• Metin Parçası:
....

Tasarıda ayrıca, vergi sistemi uygulamasında ortaya çıkan bazı sorunların giderilmesi, ekonomik ve teknolojik gelişmelere paralel olarak vergi idaresinin çağdaş ve etkin bir yapıya kavuşturulmasına yönelik düzenlemeler ile ekonomik gelişmelerin ve uygulamada ortaya çıkan tereddütlerin giderilmesi bakımından ihtiyaç duyulan düzenlemelere de yer verilmektedir.
 
 
 
 
 
MADDE GEREKÇELERİ
 
MADDE 1- Maddenin birinci fıkrasının (a) bendi ile daha önce geçici 7 nci madde kapsamında bulunanlar korunmakla birlikte 1 Aralık 2008-31 Ocak 2009 tarihleri arasında sigortalı olmayanlar da kapsama dahil edilmiş ayrıca bu madde ile getirilen teşvik unsurundan yararlanmak için gerekli işe alınma süresi bir yıl daha uzatılmıştır.
Maddenin birinci fıkrasının (b) bendi ile 2008 ve 2009 yıllarında kısa çalışma için yapılan başvurulara münhasır olmak üzere; günlük kısa çalışma ödeneğinin miktarı % 50 oranında artırılarak, kısa çalışma ödeneğinden yararlananlara mevcut duruma göre daha fazla ödeme yapılmasına olanak sağlanmakta, üç aylık yararlanma süresi altı aya çıkarılmakta ve kısa çalışma ödeneği olarak yapılan ödemelerin işsizlik ödeneğinden mahsup edilmeyeceği hüküm altına alınmaktadır.

....

• Kayıtlı Veriler:
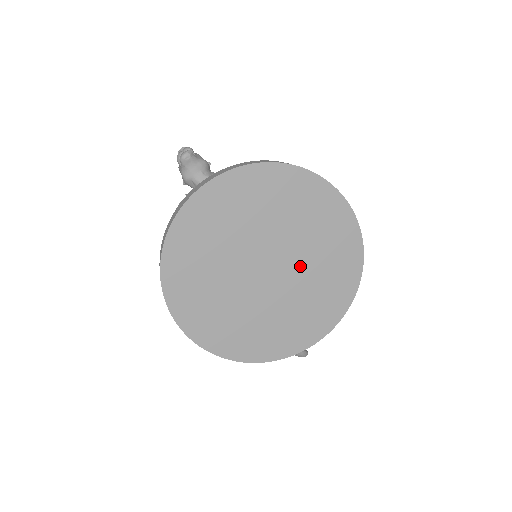
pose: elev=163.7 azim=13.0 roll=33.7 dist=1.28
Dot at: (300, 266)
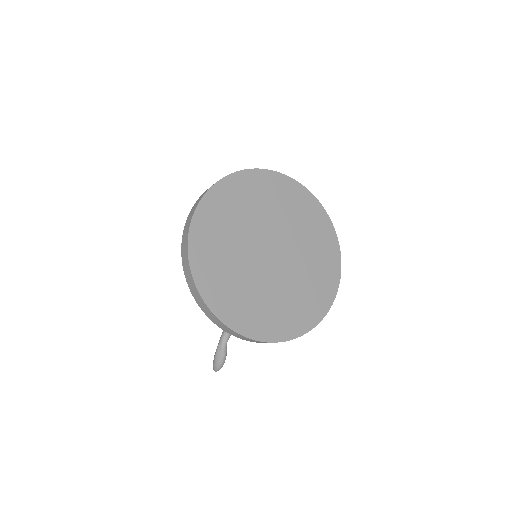
Dot at: (290, 274)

....

• İstenenler:
[a] Gerekçe metninde "MADDE GEREKÇELERİ" ile "hüküm altına alınmaktadır." arasındaki bölümü, bu iki ifade de dahil olmak üzere aynen kopyalar mısınız?
[b] Gerekçe metnini iki cümleyle özetler misiniz?

• Alıştırma Yanıtları:
[a]
MADDE GEREKÇELERİ
 
MADDE 1- Maddenin birinci fıkrasının (a) bendi ile daha önce geçici 7 nci madde kapsamında bulunanlar korunmakla birlikte 1 Aralık 2008-31 Ocak 2009 tarihleri arasında sigortalı olmayanlar da kapsama dahil edilmiş ayrıca bu madde ile getirilen teşvik unsurundan yararlanmak için gerekli işe alınma süresi bir yıl daha uzatılmıştır.
Maddenin birinci fıkrasının (b) bendi ile 2008 ve 2009 yıllarında kısa çalışma için yapılan başvurulara münhasır olmak üzere; günlük kısa çalışma ödeneğinin miktarı % 50 oranında artırılarak, kısa çalışma ödeneğinden yararlananlara mevcut duruma göre daha fazla ödeme yapılmasına olanak sağlanmakta, üç aylık yararlanma süresi altı aya çıkarılmakta ve kısa çalışma ödeneği olarak yapılan ödemelerin işsizlik ödeneğinden mahsup edilmeyeceği hüküm altına alınmaktadır.

[b] Tasarı, vergi sistemi uygulamasındaki sorunları gidermeye ve vergi idaresini çağdaş ve etkin bir yapıya kavuşturmaya yönelik düzenlemeler de içermektedir. Madde 1 ile teşvik kapsamına 1 Aralık 2008-31 Ocak 2009 arasında sigortalı olmayanlar da eklenip işe alınma süresi bir yıl uzatılmakta; 2008 ve 2009 yıllarındaki başvurularda ise günlük kısa çalışma ödeneği %50 artırılmakta, yararlanma süresi altı aya çıkarılmakta ve bu ödemelerin işsizlik ödeneğinden mahsup edilmeyeceği hükme bağlanmaktadır.